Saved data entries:
*** Block opens ***

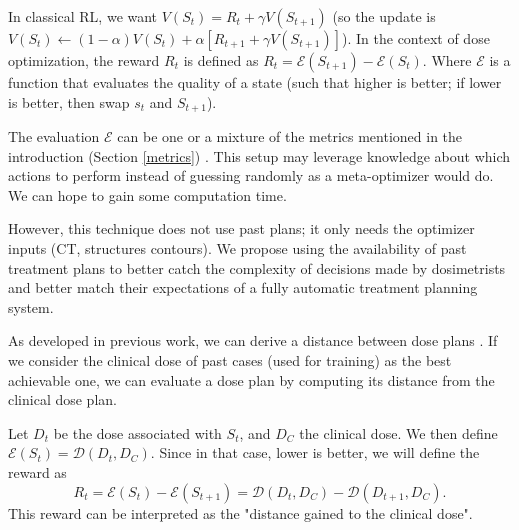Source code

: In classical RL, we want $V(S_t) = R_t + \gamma V(S_{t+1})$
(so the update is $V(S_t) \leftarrow (1-\alpha) V(S_t) + \alpha \left[ R_{t+1} + \gamma V(S_{t+1}) \right]$).
In the context of dose optimization, the reward $R_t$ is defined as $R_t = \mathcal{E}(S_{t+1}) - \mathcal{E}(S_t)$.
Where $\mathcal{E}$ is a function that evaluates the quality of a state (such that higher is better; if lower is better, then swap $s_t$ and $S_{t+1}$).

The evaluation $\mathcal{E}$ can be one or a mixture of the metrics mentioned in the introduction (Section \ref{metrics}) \cite{shen_hierarchical_2021} \cite{shen_intelligent_2019} \cite{moreau_reinforcement_2021}.
This setup may leverage knowledge about which actions to perform instead of guessing randomly as a meta-optimizer would do.
We can hope to gain some computation time.

However, this technique does not use past plans; it only needs the optimizer inputs (CT, structures contours).
We propose using the availability of past treatment plans to better catch the complexity of decisions made by dosimetrists and better match their expectations of a fully automatic treatment planning system.

As developed in previous work, we can derive a distance between dose plans \cite{paul_dubois_novel_2024}.
If we consider the clinical dose of past cases (used for training) as the best achievable one, we can evaluate a dose plan by computing its distance from the clinical dose plan.

Let $D_t$ be the dose associated with $S_t$, and $D_C$ the clinical dose.
We then define $\mathcal{E}(S_t) = \mathcal{D}(D_t, D_C)$.
Since in that case, lower is better, we will define the reward as $$R_t = \mathcal{E}(S_t) - \mathcal{E}(S_{t+1}) = \mathcal{D}(D_t, D_C) - \mathcal{D}(D_{t+1}, D_C).$$
This reward can be interpreted as the "distance gained to the clinical dose".


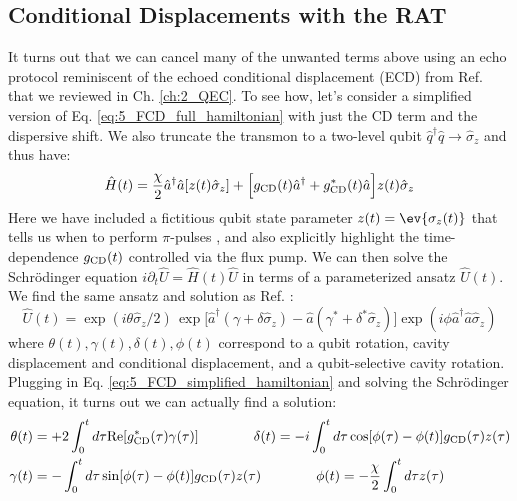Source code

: \subsection{Conditional Displacements with the RAT}

It turns out that we can cancel many of the unwanted terms above using an echo protocol reminiscent of the echoed conditional displacement (ECD) from Ref. \cite{eickbusch2022fast} that we reviewed in Ch. \ref{ch:2_QEC}. To see how, let's consider a simplified version of Eq. \eqref{eq:5_FCD_full_hamiltonian} with just the CD term and the dispersive shift. We also truncate the transmon to a two-level qubit $\hat{q}^\dagger\hat{q} \to \hat{\sigma}_z$ and thus have:
\begin{equation}
\hat{H}(t) = \frac{\chi}{2}\hat{a}^\dagger\hat{a}[z(t)\hat{\sigma}_z]   + \Big[g_{\rm CD}(t)\hat{a}^\dagger + g_{\rm CD}^\ast(t)\hat{a}\Big]z(t)\hat{\sigma}_z
\label{eq:5_FCD_simplified_hamiltonian}
\end{equation}
Here we have included a fictitious qubit state parameter $z(t) = \ev{\sigma_z(t)}$ that tells us when to perform $\pi$-pulses \cite{eickbusch2022fast}, and also explicitly highlight the time-dependence $g_{\rm CD}(t)$ controlled via the flux pump. We can then solve the Schr\"odinger equation $i\partial_t\hat{U} = \hat{H}(t)\hat{U}$ in terms of a parameterized ansatz $\hat{U}(t)$. We find the same ansatz and solution as Ref. \cite{eickbusch2022fast}: 
\begin{equation}
    \hat{U}(t) = \exp(i\theta \hat{\sigma}_z / 2)\,\exp\!\Big[\hat{a}^\dagger(\gamma + \delta \hat{\sigma}_z) - \hat{a}(\gamma^\ast + \delta^\ast \hat{\sigma}_z)\Big]\exp(i\phi\hat{a}^\dagger\hat{a}\hat{\sigma}_z)
\end{equation}
where $\theta(t), \gamma(t), \delta(t), \phi(t)$ correspond to a qubit rotation, cavity displacement and conditional displacement, and a qubit-selective cavity rotation. Plugging in Eq. \eqref{eq:5_FCD_simplified_hamiltonian} and solving the Schr\"odinger equation, it turns out we can actually find a solution:
\begin{align}
    \begin{split}
        \theta(t) & = +2 \int_0^t d\tau \mathrm{Re}[g_{\rm CD}^*(\tau)\gamma(\tau)] \qquad \qquad\delta(t) = -i \int_0^t d\tau \cos[\phi(\tau)-\phi(t)] g_{\rm CD}(\tau)z(\tau) \\\gamma(t) & = - \int_0^t d\tau \sin[\phi(\tau)-\phi(t)] g_{\rm CD}(\tau)z(\tau) \qquad \qquad\phi(t) = -\frac{\chi}{2} \int_0^t d\tau z(\tau)
    \end{split}
\end{align}
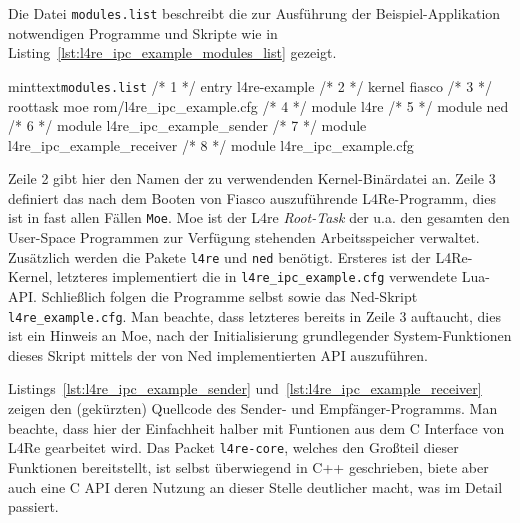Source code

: Die Datei \texttt{modules.list}
beschreibt die zur Ausführung der Beispiel-Applikation notwendigen Programme und
Skripte wie in Listing~\ref{lst:l4re_ipc_example_modules_list} gezeigt.

\begin{mintlisting}[label=lst:l4re_ipc_example_modules_list]{minttext}{\texttt{modules.list}}
/* 1 */ entry l4re-example
/* 2 */ kernel fiasco
/* 3 */ roottask moe rom/l4re_ipc_example.cfg
/* 4 */ module l4re
/* 5 */ module ned
/* 6 */ module l4re_ipc_example_sender
/* 7 */ module l4re_ipc_example_receiver
/* 8 */ module l4re_ipc_example.cfg
\end{mintlisting}

Zeile 2 gibt hier den Namen der zu verwendenden Kernel-Binärdatei an. Zeile 3
definiert das nach dem Booten von Fiasco auszuführende L4Re-Programm, dies ist
in fast allen Fällen \texttt{Moe}. Moe ist der L4re \textit{Root-Task} der u.a.
den gesamten den User-Space Programmen zur Verfügung stehenden Arbeitsspeicher
verwaltet.  Zusätzlich werden die Pakete \texttt{l4re} und \texttt{ned}
benötigt. Ersteres ist der L4Re-Kernel, letzteres implementiert die in
\texttt{l4re\_ipc\_example.cfg} verwendete Lua-API.  Schließlich folgen die
Programme selbst sowie das Ned-Skript \texttt{l4re\_example.cfg}. Man beachte,
dass letzteres bereits in Zeile 3 auftaucht, dies ist ein Hinweis an Moe, nach
der Initialisierung grundlegender System-Funktionen dieses Skript mittels der
von Ned implementierten API auszuführen.

Listings~\ref{lst:l4re_ipc_example_sender}
und~\ref{lst:l4re_ipc_example_receiver} zeigen den (gekürzten) Quellcode des
Sender- und Empfänger-Programms. Man beachte, dass hier der Einfachheit halber
mit Funtionen aus dem C Interface von L4Re gearbeitet wird. Das Packet
\texttt{l4re-core}, welches den Großteil dieser Funktionen bereitstellt, ist
selbst überwiegend in C++ geschrieben, biete aber auch eine C API deren Nutzung
an dieser Stelle deutlicher macht, was im Detail passiert.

*** Block closes ***

Assignment: Print the lines from the beginning of the records up to and including the line containing "However, this technique", word for word, with no pictures.

Exercise result:
Source code

: In classical RL, we want $V(S_t) = R_t + \gamma V(S_{t+1})$
(so the update is $V(S_t) \leftarrow (1-\alpha) V(S_t) + \alpha \left[ R_{t+1} + \gamma V(S_{t+1}) \right]$).
In the context of dose optimization, the reward $R_t$ is defined as $R_t = \mathcal{E}(S_{t+1}) - \mathcal{E}(S_t)$.
Where $\mathcal{E}$ is a function that evaluates the quality of a state (such that higher is better; if lower is better, then swap $s_t$ and $S_{t+1}$).

The evaluation $\mathcal{E}$ can be one or a mixture of the metrics mentioned in the introduction (Section \ref{metrics}) \cite{shen_hierarchical_2021} \cite{shen_intelligent_2019} \cite{moreau_reinforcement_2021}.
This setup may leverage knowledge about which actions to perform instead of guessing randomly as a meta-optimizer would do.
We can hope to gain some computation time.

However, this technique does not use past plans; it only needs the optimizer inputs (CT, structures contours).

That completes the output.